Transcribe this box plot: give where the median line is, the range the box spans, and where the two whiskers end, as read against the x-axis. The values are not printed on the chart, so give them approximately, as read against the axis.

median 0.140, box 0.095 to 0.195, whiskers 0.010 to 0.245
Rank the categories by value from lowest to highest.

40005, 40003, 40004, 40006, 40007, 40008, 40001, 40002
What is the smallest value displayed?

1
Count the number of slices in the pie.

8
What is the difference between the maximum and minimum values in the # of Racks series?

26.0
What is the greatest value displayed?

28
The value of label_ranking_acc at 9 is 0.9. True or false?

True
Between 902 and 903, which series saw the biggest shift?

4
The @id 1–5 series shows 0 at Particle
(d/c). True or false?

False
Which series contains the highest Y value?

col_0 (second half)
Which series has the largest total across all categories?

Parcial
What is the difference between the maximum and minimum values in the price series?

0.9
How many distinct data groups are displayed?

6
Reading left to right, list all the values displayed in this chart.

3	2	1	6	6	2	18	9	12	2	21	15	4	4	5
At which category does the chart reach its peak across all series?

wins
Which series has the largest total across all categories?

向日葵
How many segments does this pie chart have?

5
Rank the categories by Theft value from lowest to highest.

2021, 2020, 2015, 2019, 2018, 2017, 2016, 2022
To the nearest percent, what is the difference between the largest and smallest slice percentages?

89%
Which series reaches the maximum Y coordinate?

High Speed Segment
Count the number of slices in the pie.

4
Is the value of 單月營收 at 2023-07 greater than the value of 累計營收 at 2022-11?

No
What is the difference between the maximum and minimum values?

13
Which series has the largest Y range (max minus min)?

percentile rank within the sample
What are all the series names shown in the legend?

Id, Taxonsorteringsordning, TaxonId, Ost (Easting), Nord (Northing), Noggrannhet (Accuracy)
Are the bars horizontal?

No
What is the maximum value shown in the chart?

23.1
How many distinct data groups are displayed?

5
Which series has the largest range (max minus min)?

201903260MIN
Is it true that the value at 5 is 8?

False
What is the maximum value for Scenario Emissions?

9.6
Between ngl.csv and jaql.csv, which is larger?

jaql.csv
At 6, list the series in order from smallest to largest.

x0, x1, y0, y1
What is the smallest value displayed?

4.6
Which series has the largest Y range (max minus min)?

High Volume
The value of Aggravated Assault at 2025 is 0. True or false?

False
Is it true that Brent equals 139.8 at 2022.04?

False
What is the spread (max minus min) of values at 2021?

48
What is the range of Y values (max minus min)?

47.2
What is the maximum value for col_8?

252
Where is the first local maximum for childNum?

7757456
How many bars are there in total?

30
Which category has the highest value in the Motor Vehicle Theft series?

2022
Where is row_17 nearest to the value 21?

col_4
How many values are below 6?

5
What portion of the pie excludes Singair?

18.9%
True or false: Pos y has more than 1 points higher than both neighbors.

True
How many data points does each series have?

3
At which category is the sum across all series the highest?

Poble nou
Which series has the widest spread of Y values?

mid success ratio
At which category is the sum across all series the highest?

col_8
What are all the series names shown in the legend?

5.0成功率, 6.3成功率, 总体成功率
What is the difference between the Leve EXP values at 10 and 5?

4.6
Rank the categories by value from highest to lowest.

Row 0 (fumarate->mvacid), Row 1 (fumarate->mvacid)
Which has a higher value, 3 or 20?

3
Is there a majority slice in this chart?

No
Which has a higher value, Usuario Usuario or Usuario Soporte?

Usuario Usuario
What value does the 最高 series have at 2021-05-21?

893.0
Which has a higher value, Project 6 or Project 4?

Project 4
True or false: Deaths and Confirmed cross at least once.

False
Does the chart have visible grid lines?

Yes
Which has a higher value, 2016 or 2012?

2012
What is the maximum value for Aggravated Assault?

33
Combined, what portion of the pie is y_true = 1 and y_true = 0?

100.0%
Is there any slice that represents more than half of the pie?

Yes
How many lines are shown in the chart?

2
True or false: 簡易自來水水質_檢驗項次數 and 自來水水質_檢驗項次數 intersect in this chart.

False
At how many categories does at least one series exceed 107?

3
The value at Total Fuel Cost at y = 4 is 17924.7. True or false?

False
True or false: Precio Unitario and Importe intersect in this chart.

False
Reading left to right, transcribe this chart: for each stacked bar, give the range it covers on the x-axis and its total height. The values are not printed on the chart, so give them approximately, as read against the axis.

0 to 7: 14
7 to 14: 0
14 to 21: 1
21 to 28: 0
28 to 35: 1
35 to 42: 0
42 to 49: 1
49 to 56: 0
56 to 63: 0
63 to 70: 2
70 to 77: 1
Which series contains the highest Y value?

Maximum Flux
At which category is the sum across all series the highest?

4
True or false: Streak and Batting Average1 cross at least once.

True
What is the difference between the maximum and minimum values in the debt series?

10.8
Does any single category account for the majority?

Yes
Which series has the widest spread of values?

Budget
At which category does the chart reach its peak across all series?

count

What is being asked: Edit the listing above by replacing "slices" with "wedges" wherever it occurs. Leave everything else unchanged.

Result of the exercise:
Transcribe this box plot: give where the median line is, the range the box spans, and where the two whiskers end, as read against the x-axis. The values are not printed on the chart, so give them approximately, as read against the axis.

median 0.140, box 0.095 to 0.195, whiskers 0.010 to 0.245
Rank the categories by value from lowest to highest.

40005, 40003, 40004, 40006, 40007, 40008, 40001, 40002
What is the smallest value displayed?

1
Count the number of wedges in the pie.

8
What is the difference between the maximum and minimum values in the # of Racks series?

26.0
What is the greatest value displayed?

28
The value of label_ranking_acc at 9 is 0.9. True or false?

True
Between 902 and 903, which series saw the biggest shift?

4
The @id 1–5 series shows 0 at Particle
(d/c). True or false?

False
Which series contains the highest Y value?

col_0 (second half)
Which series has the largest total across all categories?

Parcial
What is the difference between the maximum and minimum values in the price series?

0.9
How many distinct data groups are displayed?

6
Reading left to right, list all the values displayed in this chart.

3	2	1	6	6	2	18	9	12	2	21	15	4	4	5
At which category does the chart reach its peak across all series?

wins
Which series has the largest total across all categories?

向日葵
How many segments does this pie chart have?

5
Rank the categories by Theft value from lowest to highest.

2021, 2020, 2015, 2019, 2018, 2017, 2016, 2022
To the nearest percent, what is the difference between the largest and smallest slice percentages?

89%
Which series reaches the maximum Y coordinate?

High Speed Segment
Count the number of wedges in the pie.

4
Is the value of 單月營收 at 2023-07 greater than the value of 累計營收 at 2022-11?

No
What is the difference between the maximum and minimum values?

13
Which series has the largest Y range (max minus min)?

percentile rank within the sample
What are all the series names shown in the legend?

Id, Taxonsorteringsordning, TaxonId, Ost (Easting), Nord (Northing), Noggrannhet (Accuracy)
Are the bars horizontal?

No
What is the maximum value shown in the chart?

23.1
How many distinct data groups are displayed?

5
Which series has the largest range (max minus min)?

201903260MIN
Is it true that the value at 5 is 8?

False
What is the maximum value for Scenario Emissions?

9.6
Between ngl.csv and jaql.csv, which is larger?

jaql.csv
At 6, list the series in order from smallest to largest.

x0, x1, y0, y1
What is the smallest value displayed?

4.6
Which series has the largest Y range (max minus min)?

High Volume
The value of Aggravated Assault at 2025 is 0. True or false?

False
Is it true that Brent equals 139.8 at 2022.04?

False
What is the spread (max minus min) of values at 2021?

48
What is the range of Y values (max minus min)?

47.2
What is the maximum value for col_8?

252
Where is the first local maximum for childNum?

7757456
How many bars are there in total?

30
Which category has the highest value in the Motor Vehicle Theft series?

2022
Where is row_17 nearest to the value 21?

col_4
How many values are below 6?

5
What portion of the pie excludes Singair?

18.9%
True or false: Pos y has more than 1 points higher than both neighbors.

True
How many data points does each series have?

3
At which category is the sum across all series the highest?

Poble nou
Which series has the widest spread of Y values?

mid success ratio
At which category is the sum across all series the highest?

col_8
What are all the series names shown in the legend?

5.0成功率, 6.3成功率, 总体成功率
What is the difference between the Leve EXP values at 10 and 5?

4.6
Rank the categories by value from highest to lowest.

Row 0 (fumarate->mvacid), Row 1 (fumarate->mvacid)
Which has a higher value, 3 or 20?

3
Is there a majority slice in this chart?

No
Which has a higher value, Usuario Usuario or Usuario Soporte?

Usuario Usuario
What value does the 最高 series have at 2021-05-21?

893.0
Which has a higher value, Project 6 or Project 4?

Project 4
True or false: Deaths and Confirmed cross at least once.

False
Does the chart have visible grid lines?

Yes
Which has a higher value, 2016 or 2012?

2012
What is the maximum value for Aggravated Assault?

33
Combined, what portion of the pie is y_true = 1 and y_true = 0?

100.0%
Is there any slice that represents more than half of the pie?

Yes
How many lines are shown in the chart?

2
True or false: 簡易自來水水質_檢驗項次數 and 自來水水質_檢驗項次數 intersect in this chart.

False
At how many categories does at least one series exceed 107?

3
The value at Total Fuel Cost at y = 4 is 17924.7. True or false?

False
True or false: Precio Unitario and Importe intersect in this chart.

False
Reading left to right, transcribe this chart: for each stacked bar, give the range it covers on the x-axis and its total height. The values are not printed on the chart, so give them approximately, as read against the axis.

0 to 7: 14
7 to 14: 0
14 to 21: 1
21 to 28: 0
28 to 35: 1
35 to 42: 0
42 to 49: 1
49 to 56: 0
56 to 63: 0
63 to 70: 2
70 to 77: 1
Which series contains the highest Y value?

Maximum Flux
At which category is the sum across all series the highest?

4
True or false: Streak and Batting Average1 cross at least once.

True
What is the difference between the maximum and minimum values in the debt series?

10.8
Does any single category account for the majority?

Yes
Which series has the widest spread of values?

Budget
At which category does the chart reach its peak across all series?

count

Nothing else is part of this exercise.